Im sechsten Jahr nach der Umstellung sagt der Chefredakteur: „Die neue Strategie brachte uns dazu, eine bessere Zeitung zu machen.“ Und das drücke sich auch in Zahlen aus: 2013 begann SvD, Online-Abos anzubieten. Die Online-Abos (9,90 Euro monatlich für Internetseite und App und 18 Euro für Internetseite, App, E-Paper, Archiv und Kreuzworträtsel-App) nutzen mittlerweile 70.000 Leser – nach Karéns Angaben werden es jährlich 25 Prozent mehr. Da die Zahl der Printabonnenten (derzeit 100.000) jährlich um sechs Prozent schrumpft, glaubt er, dass das Svenska Dagbladet in eineinhalb Jahren mehr Online-User als Zeitungsleser haben wird.

Zahlen und Fakten

  • 2013 fing das Svenska Dagbladet an, Online-Abos zu verkaufen und gleichzeitig die Website umzustrukturieren.
  • 2015 investierte der Verlag Schibsted etwa 100 Millionen Euro in ein eigenes Redaktionssystem.

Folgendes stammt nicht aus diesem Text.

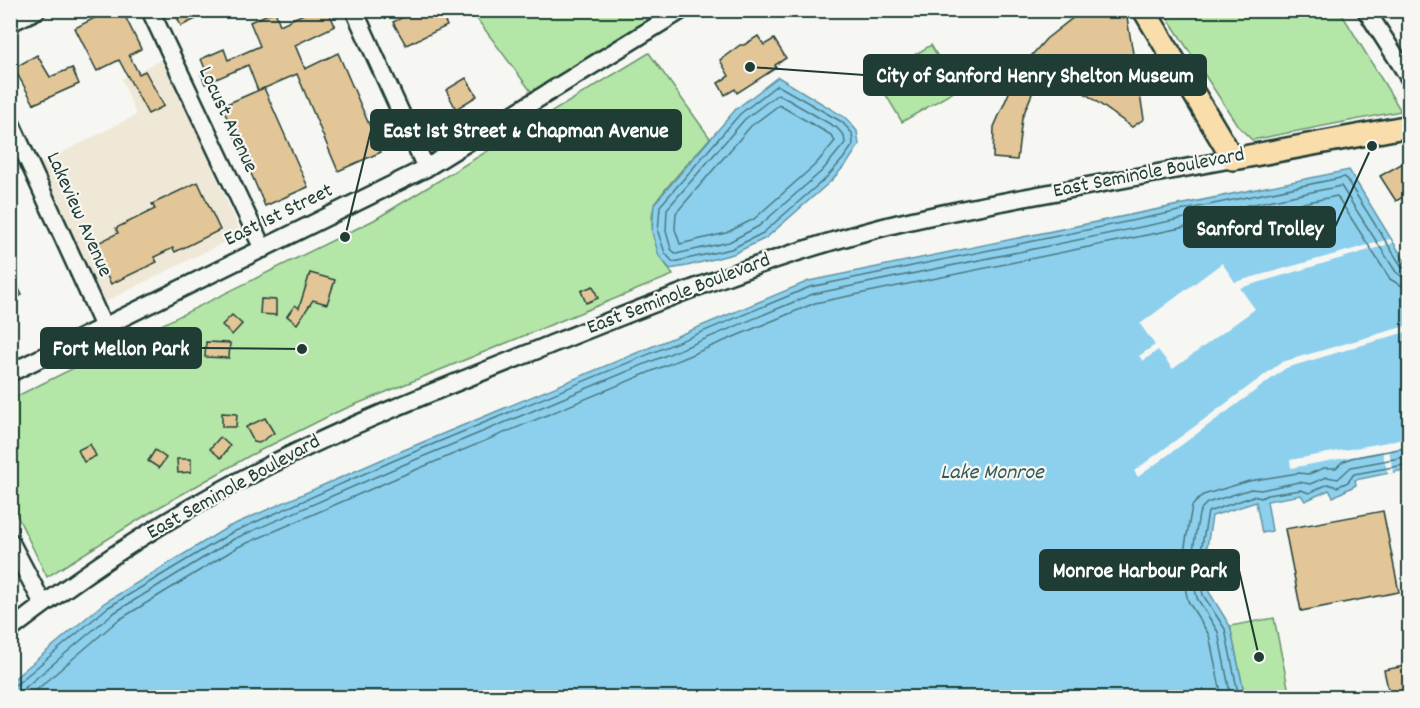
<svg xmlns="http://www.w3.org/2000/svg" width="1420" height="708" font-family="Dekko,sans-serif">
	<rect width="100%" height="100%" fill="#f6f6f2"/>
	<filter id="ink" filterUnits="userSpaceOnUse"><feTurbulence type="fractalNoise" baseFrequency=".0167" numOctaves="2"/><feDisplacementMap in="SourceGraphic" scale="12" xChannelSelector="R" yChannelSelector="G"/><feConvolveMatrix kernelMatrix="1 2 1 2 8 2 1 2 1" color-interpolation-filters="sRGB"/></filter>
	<g filter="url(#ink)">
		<path fill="#f0e8d7" d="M165 58 241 234 105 302 38 165 136 115 122 79Z"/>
		<g fill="#b4e6a7" stroke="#6a926e" stroke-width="1.5">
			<path d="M471 11H668L533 94Z"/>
			<path d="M1163 11H1340L1401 111 1252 140 1238 126Z"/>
			<path d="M931 45 957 90 902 122 876 78Z"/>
			<path d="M649 53 710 138C701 149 656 197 654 206 647 232 658 255 673 275L337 412 249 456 156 509 47 577 11 503V399L374 220Z"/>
			<path d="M1274 618 1290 697H1245L1230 626Z"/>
		</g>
		<g fill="#8dd0ee" stroke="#6195a4" stroke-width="1.5">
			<path d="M778 77 846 118 857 131 859 145 848 162 831 181 766 238 733 254 687 266 670 269 659 256 652 232 654 204 736 109Z"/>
			<path d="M1349 170 1409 268V469L1355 480 1356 485 1333 497 1329 490 1305 501 1301 495 1267 501 1272 531 1262 533 1256 502 1212 516 1204 566 1209 592 1230 626 1245 697 11 698 10 682 104 603 228 527 392 455 809 281Z"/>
		</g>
		<g fill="#f6f6f2">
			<path d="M1390 239 1393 243 1240 288 1255 309 1173 369 1158 350 1143 361 1139 356 1155 345 1140 324 1222 263 1235 282Z"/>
			<path d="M1409 325V331L1286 368 1138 477 1134 471 1282 362Z"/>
			<path d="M1409 438V446L1389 450 1393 473 1388 474 1382 451 1291 468 1290 460Z"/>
		</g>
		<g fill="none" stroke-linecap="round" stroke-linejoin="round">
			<g stroke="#4b787e" stroke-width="1.5">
				<path d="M777 85 842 122 852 133 853 145 843 159 827 177 763 233 731 249 673 262 665 253 658 232 660 206 740 114Z"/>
				<path d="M778 94 837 128 844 136 845 143 822 171 759 226 729 242 676 254 671 249 666 231 667 209 745 119Z"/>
				<path d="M779 105 831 135 835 141 816 164 754 219 726 233 680 244 675 229 676 213 751 126Z"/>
				<path d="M10 686 17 684 107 608 231 533 395 460 810 287 1345 177 1402 267 1410 270"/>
				<path d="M10 694 21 691 112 614 234 539 398 467 813 294 1341 186 1396 272 1401 276 1410 278"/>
				<path d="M27 698 117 621 238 547 401 476 815 303 1337 196 1390 279 1400 285 1410 287"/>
				<path d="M1222 698 1209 635 1188 601 1181 569 1192 506 1203 495 1249 481 1298 473 1309 474 1324 468H1336L1342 462 1351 458 1410 447"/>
				<path d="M1231 698 1218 632 1197 598 1190 568 1199 514 1202 508 1207 503 1251 489 1261 490 1299 482 1310 484 1327 477 1338 479 1351 467 1410 456"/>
				<path d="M1239 698 1225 629 1203 595 1198 567 1208 512 1254 496 1261 498 1267 495 1301 490 1309 493 1328 484 1337 487 1348 482 1354 474 1410 464"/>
			</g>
		</g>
		<g fill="#e3c697" stroke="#1f3d34" stroke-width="1.5">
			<path d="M110 10H122L141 49 129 55 139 74 145 71 164 106 148 114 119 60 97 71 75 28Z"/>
			<path d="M174 10H215L181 26Z"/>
			<path d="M312 10H328L335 26 295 45 305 69 338 53 381 152 338 171 297 74 258 91 248 65 205 84 201 73 206 71 201 59 224 49 228 60 260 46 250 22 275 11 280 25Z"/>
			<path d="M418 10H440L447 26 406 45 393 22Z"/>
			<path d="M1089 10H1105L1108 17 1126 12 1144 119 1132 127 1051 69 1034 89 1022 118 1017 160 993 158 994 127 1019 70 1046 39 1074 17Z"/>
			<path d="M758 36 764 45 774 39 786 58 775 65 776 68 737 93 735 89 725 95 718 83 729 76 720 60 740 45H744Z"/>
			<path d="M37 55 50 77 72 68 79 84 34 104 14 68Z"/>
			<path d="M466 78 477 96 456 109 446 90Z"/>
			<path d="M264 88 308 187 265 206 222 106Z"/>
			<path d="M1410 159V193L1396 201 1380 176Z"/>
			<path d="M198 182 220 230 175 252 173 248 154 257 157 262 111 284 92 246 118 233 116 228 155 209 152 204Z"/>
			<path d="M10 272 22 295 10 301Z"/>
			<path d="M310 273 335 280 327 304 313 300 297 324 287 316 295 305 299 308Z"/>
			<path d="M593 286 598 298 586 303 581 291Z"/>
			<path d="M261 299 276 300V315L260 314Z"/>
			<path d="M232 315 242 324 232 335 222 325Z"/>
			<path d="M206 342 230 343 229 358 205 357Z"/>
			<path d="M222 413 237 414 236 427H222Z"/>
			<path d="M265 418 274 433 259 443 254 442 246 427Z"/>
			<path d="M220 437 230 446 221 458 210 449Z"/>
			<path d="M90 444 96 456 84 462 78 450Z"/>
			<path d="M155 450 166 458 159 468 148 461Z"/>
			<path d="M177 459H191V472L178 473Z"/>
			<path d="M1383 511 1399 592 1301 611 1285 529Z"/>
			<path d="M1410 665V698H1390L1384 670Z"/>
		</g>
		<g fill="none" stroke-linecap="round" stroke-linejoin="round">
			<defs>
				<g id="minor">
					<path d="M150 10 263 249"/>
					<path d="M354 10 426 168"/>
					<path d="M1366 10 1410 79"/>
					<path d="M10 23 37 10"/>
					<path d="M10 121 104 327"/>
					<path d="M10 373 426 168 682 10"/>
					<path d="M10 541 43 604"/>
					<path d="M10 630C90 568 177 511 268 466 357 421 450 385 542 348 654 303 764 258 880 228 925 216 971 208 1017 199 1089 186 1161 173 1233 159"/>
				</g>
				<path id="major" d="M1144 10 1233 159 1410 126"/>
			</defs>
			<use href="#minor" stroke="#1f3d34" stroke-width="21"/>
			<use href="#major" stroke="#1f3d34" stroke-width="26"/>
			<use href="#minor" stroke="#f6f6f2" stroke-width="16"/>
			<use href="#major" stroke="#f9deab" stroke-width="21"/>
		</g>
	</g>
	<g text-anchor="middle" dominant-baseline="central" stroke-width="4.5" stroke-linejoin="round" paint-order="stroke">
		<g font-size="21" fill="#1f3d34" stroke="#f6f6f2">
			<text transform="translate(227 120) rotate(65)">Locust Avenue</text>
			<text transform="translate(1149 174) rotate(-11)">East Seminole Boulevard</text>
			<text transform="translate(78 215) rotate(66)">Lakeview Avenue</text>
			<text transform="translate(279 216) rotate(-26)">East 1st Street</text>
			<text transform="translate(679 295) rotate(-21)">East Seminole Boulevard</text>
			<text transform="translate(234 488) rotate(-29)">East Seminole Boulevard</text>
		</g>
		<g font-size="22" font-style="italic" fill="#355a59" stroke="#f6f6f2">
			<text x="992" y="473">Lake Monroe</text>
		</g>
	</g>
	<path fill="none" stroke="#1f3d34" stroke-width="2" d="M750 67L864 75M345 237L371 130M1372 146L1335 227M302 349L201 348M1259 657L1239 570"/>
	<g fill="#1f3d34" stroke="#f6f6f2" stroke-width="2">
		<circle cx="750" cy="67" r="6"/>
		<circle cx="345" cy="237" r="6"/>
		<circle cx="1372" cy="146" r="6"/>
		<circle cx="302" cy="349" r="6"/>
		<circle cx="1259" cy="657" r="6"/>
	</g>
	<g fill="#1f3d34" stroke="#1f3d34" stroke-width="2">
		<rect x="864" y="55" width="342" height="40" rx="6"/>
		<rect x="371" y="110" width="310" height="40" rx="6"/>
		<rect x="1184" y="207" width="151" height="40" rx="6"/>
		<rect x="41" y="328" width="160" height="40" rx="6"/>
		<rect x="1040" y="550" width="199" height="40" rx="6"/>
	</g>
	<g font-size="22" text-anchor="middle" font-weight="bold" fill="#fff">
		<text x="1035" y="82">City of Sanford Henry Shelton Museum</text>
		<text x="526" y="137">East 1st Street &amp; Chapman Avenue</text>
		<text x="1260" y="235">Sanford Trolley</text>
		<text x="121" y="355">Fort Mellon Park</text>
		<text x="1140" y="577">Monroe Harbour Park</text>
	</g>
	<rect width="1420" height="708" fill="none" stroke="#f6f6f2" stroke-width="36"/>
	<rect x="18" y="18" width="1384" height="672" fill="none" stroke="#1f3d34" stroke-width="2" filter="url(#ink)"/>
</svg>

  • 70.000 Online-first-Abonnenten hat das SvD heute – jährlich kommen 25 Prozent dazu.
  • 100.000 Leser haben die Zeitung als Print-Version abonniert – jährlich geht die Zahl um sechs Prozent zurück.
  • 110 Redakteure arbeiten beim SvD. Das sind etwa so viele wie 2013 – doch es sind neue Arbeitsbereiche dazugekommen wie Social-Media-Redakteure, Entwickler oder Datenjournalisten.
  • 18 Euro kostet ein Online-Abo des SvD (mit Web, App, E-Paper, Archivzugang und Kreuzwort-rätsel-App), die Hälfte kostet die abgespeckte Version davon.